You’ve decided to go for it. You know rates are at attractive lows!


Buying a home can be thrilling and nerve-wracking at the same time, especially for a first-time home buyer — it’s difficult to know exactly what to expect. The learning curve can be steep, but most of the issues can be resolved by doing a little financial homework.


Take these five steps to help make the process go more smoothly.



1. Check your credit


The home buyer's credit score is among the most important factors when it comes to qualifying for a loan these days. Just because you pay everything on time every month doesn’t mean your credit is stellar, however, the amount of credit you’re using relative to your available credit limit, or your credit utilization ratio, can sink a credit score.


The lower the utilization rate, the higher your score will be. Ideally, first-time home buyers would have a lot of credit available, with less than a third of it used.


Repairing damaged credit takes time — and money, if you owe more than lenders would prefer to see relative to your income.
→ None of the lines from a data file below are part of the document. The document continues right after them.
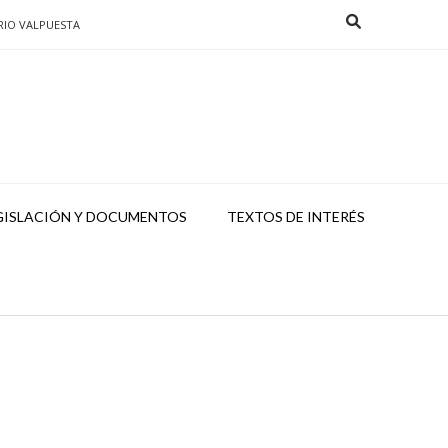
RIO VALPUESTA
GISLACIÓN Y DOCUMENTOS
TEXTOS DE INTERÉS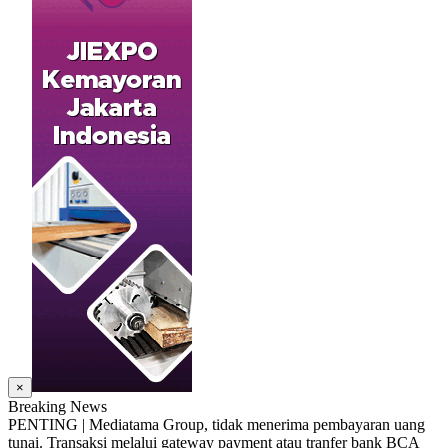
×
Breaking News
PENTING | Mediatama Group, tidak menerima pembayaran uang
tunai. Transaksi melalui gateway payment atau tranfer bank BCA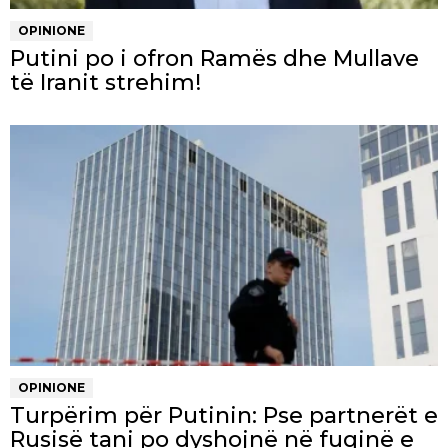
OPINIONE
Putini po i ofron Ramës dhe Mullave
të Iranit strehim!
OPINIONE
Turpërim për Putinin: Pse partnerët e
Rusisë tani po dyshojnë në fuqinë e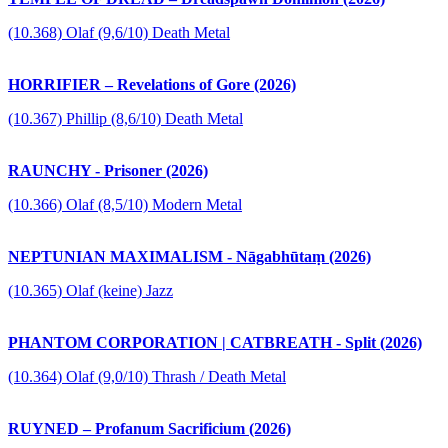
(10.368) Olaf (9,6/10) Death Metal
HORRIFIER – Revelations of Gore (2026)
(10.367) Phillip (8,6/10) Death Metal
RAUNCHY - Prisoner (2026)
(10.366) Olaf (8,5/10) Modern Metal
NEPTUNIAN MAXIMALISM - Nāgabhūtaṃ (2026)
(10.365) Olaf (keine) Jazz
PHANTOM CORPORATION | CATBREATH - Split (2026)
(10.364) Olaf (9,0/10) Thrash / Death Metal
RUYNED – Profanum Sacrificium (2026)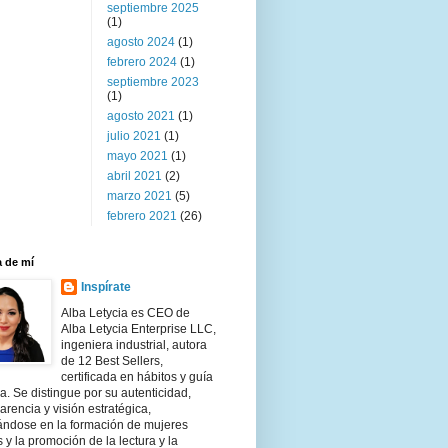
septiembre 2025
(1)
agosto 2024
(1)
febrero 2024
(1)
septiembre 2023
(1)
agosto 2021
(1)
julio 2021
(1)
mayo 2021
(1)
abril 2021
(2)
marzo 2021
(5)
febrero 2021
(26)
 de mí
Inspírate
Alba Letycia es CEO de
Alba Letycia Enterprise LLC,
ingeniera industrial, autora
de 12 Best Sellers,
certificada en hábitos y guía
ria. Se distingue por su autenticidad,
arencia y visión estratégica,
ándose en la formación de mujeres
s y la promoción de la lectura y la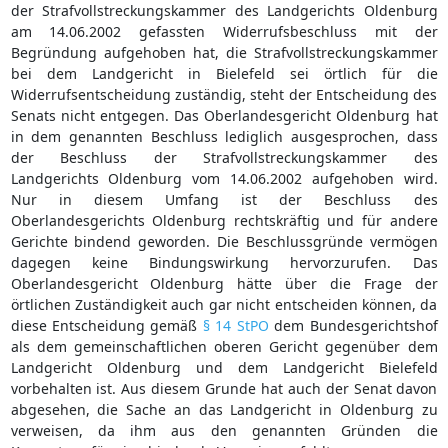
der Strafvollstreckungskammer des Landgerichts Oldenburg
am 14.06.2002 gefassten Widerrufsbeschluss mit der
Begründung aufgehoben hat, die Strafvollstreckungskammer
bei dem Landgericht in Bielefeld sei örtlich für die
Widerrufsentscheidung zuständig, steht der Entscheidung des
Senats nicht entgegen. Das Oberlandesgericht Oldenburg hat
in dem genannten Beschluss lediglich ausgesprochen, dass
der Beschluss der Strafvollstreckungskammer des
Landgerichts Oldenburg vom 14.06.2002 aufgehoben wird.
Nur in diesem Umfang ist der Beschluss des
Oberlandesgerichts Oldenburg rechtskräftig und für andere
Gerichte bindend geworden. Die Beschlussgründe vermögen
dagegen keine Bindungswirkung hervorzurufen. Das
Oberlandesgericht Oldenburg hätte über die Frage der
örtlichen Zuständigkeit auch gar nicht entscheiden können, da
diese Entscheidung gemäß
§ 14 StPO
dem Bundesgerichtshof
als dem gemeinschaftlichen oberen Gericht gegenüber dem
Landgericht Oldenburg und dem Landgericht Bielefeld
vorbehalten ist. Aus diesem Grunde hat auch der Senat davon
abgesehen, die Sache an das Landgericht in Oldenburg zu
verweisen, da ihm aus den genannten Gründen die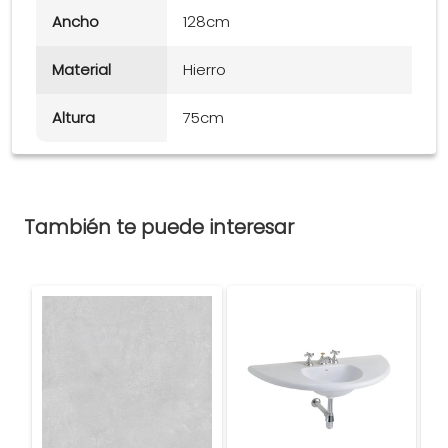
Ancho
128cm
Material
Hierro
Altura
75cm
También te puede interesar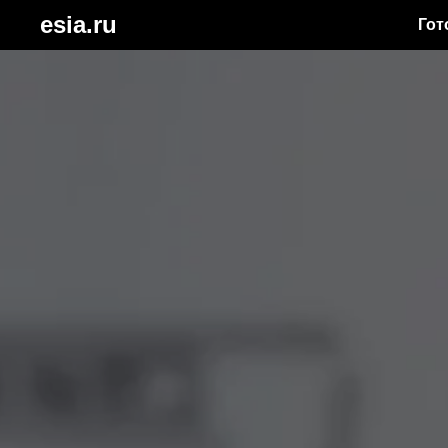
esia.ru
Гот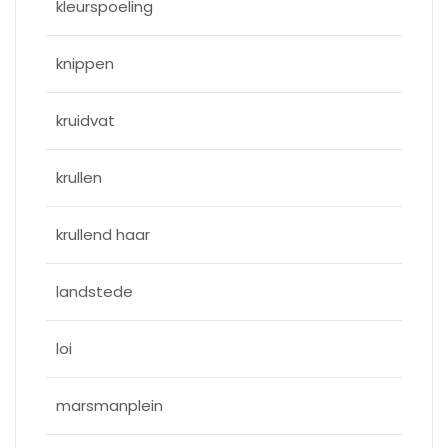
kleurspoeling
knippen
kruidvat
krullen
krullend haar
landstede
loi
marsmanplein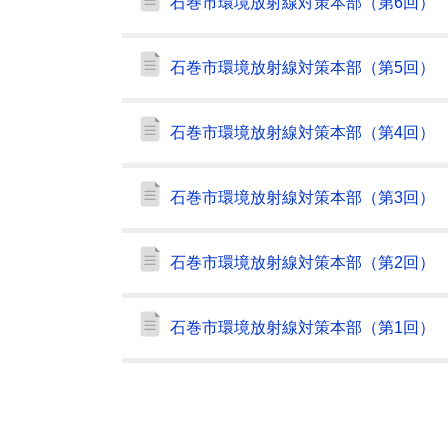
石巻市環境放射線対策本部（第6回）
石巻市環境放射線対策本部（第5回）
石巻市環境放射線対策本部（第4回）
石巻市環境放射線対策本部（第3回）
石巻市環境放射線対策本部（第2回）
石巻市環境放射線対策本部（第1回）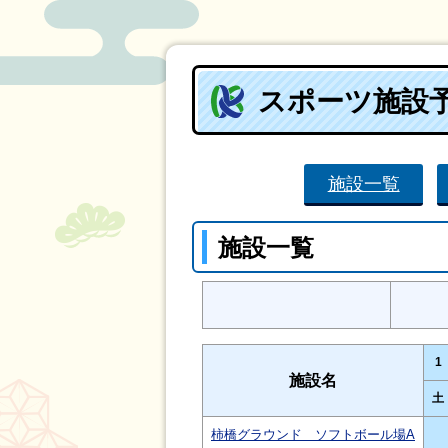
スポーツ施設
施設一覧
施設一覧
1
施設名
土
柿橋グラウンド ソフトボール場A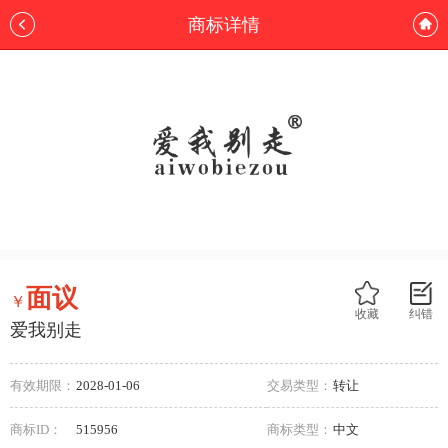
商标详情
面议
￥
收藏
纠错
爱我别走
有效期限：
2028-01-06
交易类型：
转让
商标ID：
515956
商标类型：
中文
If you think your credit may need work, begin the repair process at least six months before shopping for a home.


2. Evaluate assets and liabilities


So you don’t owe too much money and your payments are up to date. But how do you spend your money? Do you have piles of money left over every month, or are you on a shoestring budget? A first-time home buyer should have a good idea of what is owed and what is coming in. Buyers should understand a little bit about monthly cash flow.


It is a good recommendation for a first time home buyer to try to track spendings for a couple of months to see where their money is  going.


Additionally, buyers should have an idea of how lenders will view their income, and that requires becoming familiar with the basics of mortgage lending.


For instance, some professionals, such as the self-employed or straight-commission salesperson, may have a more difficult time getting a loan than others. The self-employed or independent contractor will need a solid two years’ earnings history to show.


3. Organize Documents 


When applying for mortgages, home buyers must document income and taxes. Typically, mortgage lenders will request two recent pay stubs, the previous two years’ W-2 s, tax returns and the past two months of bank statements — every page, even the blank ones.


Buying a home can take a long time, but knowing what you need and where to find it can save time when you’re ready.


4. Qualify yourself 


Ideally, as a first-time home buyer, you already know how much you can afford to spend before the mortgage lender tells you how much you qualify for. By calculating debt-to-income ratio and factoring in a down payment, you will have a good idea of what you can afford, both upfront and monthly.


5. Figure out your down-payment


It takes effort to scrape together the down payment. There are programs that can assist buyers with qualifying incomes and situations. It is very important to speak with mortgage lenders when you’re starting the process. Check with friends, co-workers and neighbors to find out which lenders they enjoyed working with and ask them questions about the process and what other steps first-time home buyers should take.